亡國の孤城 ~フェンネル・六年戦争~
書庫にいるオーウェンを呼びに、キーツは一旦中に入った。
冷たい風から逃れる様に扉の隙間に素早く滑り込んだ。足元をルアが通り過ぎて行き、尻尾を振って螺旋階段を昇っていく。
「ルア………何をそんなにはしゃいで……」
何故かご機嫌なルア。軽快な足取りで駆けて行くルアのその先を見て、キーツは口ごもった。

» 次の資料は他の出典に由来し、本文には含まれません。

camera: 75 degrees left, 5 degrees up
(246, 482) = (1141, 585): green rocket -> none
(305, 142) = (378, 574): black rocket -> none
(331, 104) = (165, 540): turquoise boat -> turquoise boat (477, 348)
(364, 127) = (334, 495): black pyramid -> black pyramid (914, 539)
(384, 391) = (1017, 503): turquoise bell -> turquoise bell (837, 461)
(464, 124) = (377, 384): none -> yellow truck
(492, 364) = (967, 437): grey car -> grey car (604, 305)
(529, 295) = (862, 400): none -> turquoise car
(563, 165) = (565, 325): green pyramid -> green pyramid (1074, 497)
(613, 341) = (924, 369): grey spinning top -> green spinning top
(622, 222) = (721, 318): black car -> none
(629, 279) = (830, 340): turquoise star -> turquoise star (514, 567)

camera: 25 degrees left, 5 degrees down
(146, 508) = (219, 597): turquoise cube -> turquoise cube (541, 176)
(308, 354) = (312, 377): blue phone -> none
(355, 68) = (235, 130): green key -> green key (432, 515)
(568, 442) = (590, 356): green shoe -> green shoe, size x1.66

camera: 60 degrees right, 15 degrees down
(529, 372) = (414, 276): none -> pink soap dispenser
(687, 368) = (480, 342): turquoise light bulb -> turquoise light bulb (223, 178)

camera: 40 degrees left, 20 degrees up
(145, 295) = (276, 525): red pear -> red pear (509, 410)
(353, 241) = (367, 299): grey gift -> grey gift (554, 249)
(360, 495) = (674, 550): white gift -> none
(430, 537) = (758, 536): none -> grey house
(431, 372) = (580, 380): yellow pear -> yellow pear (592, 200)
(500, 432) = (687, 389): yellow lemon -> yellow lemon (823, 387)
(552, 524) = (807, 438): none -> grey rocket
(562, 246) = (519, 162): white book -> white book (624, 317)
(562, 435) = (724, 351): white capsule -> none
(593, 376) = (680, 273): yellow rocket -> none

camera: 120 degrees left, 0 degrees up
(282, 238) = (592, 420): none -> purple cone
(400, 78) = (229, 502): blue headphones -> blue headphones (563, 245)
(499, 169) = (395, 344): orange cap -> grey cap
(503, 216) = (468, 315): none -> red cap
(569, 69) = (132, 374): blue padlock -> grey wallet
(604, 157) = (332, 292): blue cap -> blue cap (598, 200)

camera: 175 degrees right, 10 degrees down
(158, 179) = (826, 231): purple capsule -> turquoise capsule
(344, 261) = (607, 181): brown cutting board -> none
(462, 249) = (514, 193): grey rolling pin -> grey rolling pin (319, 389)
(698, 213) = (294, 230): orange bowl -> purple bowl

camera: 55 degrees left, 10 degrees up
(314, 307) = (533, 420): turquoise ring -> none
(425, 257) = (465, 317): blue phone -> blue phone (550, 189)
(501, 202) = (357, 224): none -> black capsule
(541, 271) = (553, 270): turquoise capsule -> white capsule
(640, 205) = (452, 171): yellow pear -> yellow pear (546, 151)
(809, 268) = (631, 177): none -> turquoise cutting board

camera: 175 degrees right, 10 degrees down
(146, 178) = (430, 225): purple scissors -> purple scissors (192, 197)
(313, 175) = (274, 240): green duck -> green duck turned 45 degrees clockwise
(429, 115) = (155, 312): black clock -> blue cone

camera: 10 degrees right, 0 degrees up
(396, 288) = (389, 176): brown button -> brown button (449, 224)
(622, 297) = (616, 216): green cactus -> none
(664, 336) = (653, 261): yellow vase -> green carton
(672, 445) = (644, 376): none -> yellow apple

肖像画を眺めていたローアンの側に、ルアは甘えた声で鳴きながら歩み寄った。
「……どうした?………………お前は幾つになっても甘えん坊だな……」
しゃがみ込んで、フワフワとした真っ白な身体をそっと撫でた。
ふと階下に目をやると………こちらを見上げているキーツと目が合った。
「―――」
「………」
………沈黙。
ハッハッハッ、というルアの速い息遣いが妙に響く。
キーツは無言で螺旋階段を昇り始めた。
立て掛けてある肖像画を一枚一枚を眺めながら、ゆっくりと歩を進める。
「………古い絵だろう?…汚れているが………これでもアレクセイが一生懸命直して…ここまで綺麗にしたんだ……………王族の肖像画は残しておかねば、ってね…」
「………」
階段上で五、六段の距離の所で立ち止まり、二人揃って肖像画を見詰めた。
二人の間で、ルアはウロウロしながら主人達の顔を交互に眺めた。
「………………何もかも無くなったんだ。…………今更………王族の存在を残しておいても意味が無い……」
「………」
キーツは怪訝な表情でローアンに視線を移した。